For self driving cars, the controls are pretty similar, even across car models. Gas, brakes, and steering. It doesn't happen that a supplier ran out of engines and a decision is made to replace the car's propulsion by jet engines, thrust vectoring, or a hovercraft. It doesn't matter too much for self driving cars to be within 0.1 inches of the center of the road, but if your electrical components are offset by 0.1 inches or there's 0.1 fluid ounces too much glue because this batch of glue is more liquid than the previous one, the electronics probably won't work in the end.

3 comments

And yet if you look at what actual experts, that aren't trying to sell anything are saying, like automotive testing bodies (EuroNCAP, ADAC, FIA, etc) the consensus is that self-driving cars are at least 15 years away. The gap between reality and what salesmen have sold to common people is gigantic.
Also the R&D budget for self-driving cars is bottomless.

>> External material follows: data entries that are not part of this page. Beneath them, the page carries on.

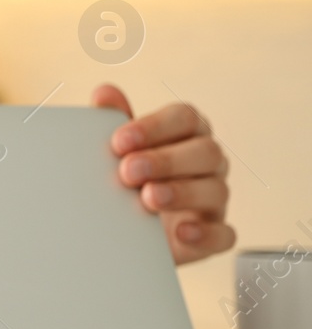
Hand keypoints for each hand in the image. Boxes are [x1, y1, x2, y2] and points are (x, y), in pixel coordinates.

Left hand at [93, 84, 235, 263]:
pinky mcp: (213, 235)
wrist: (122, 231)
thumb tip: (104, 92)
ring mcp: (214, 199)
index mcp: (186, 134)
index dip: (155, 127)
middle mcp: (207, 163)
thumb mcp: (118, 152)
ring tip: (147, 198)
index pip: (184, 118)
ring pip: (216, 189)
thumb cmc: (127, 179)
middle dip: (166, 160)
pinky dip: (206, 234)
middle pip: (205, 151)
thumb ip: (113, 122)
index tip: (119, 142)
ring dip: (182, 192)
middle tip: (128, 171)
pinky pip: (224, 234)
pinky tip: (181, 233)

There's a limit to the R&D budget for assembling THIS year's iphone, above which it's just better to use humans.

Apple manufacturing budget >> Self driving car r&d budget.
My comment was not about robotics but about detecting when things had gone wrong. Again, the manufacturing lines are in a very controlled environment - loaded with sensors, compute power, perfect lighting, humidity etc. Compare that to the noisy world of roads, traffic, weather and humans.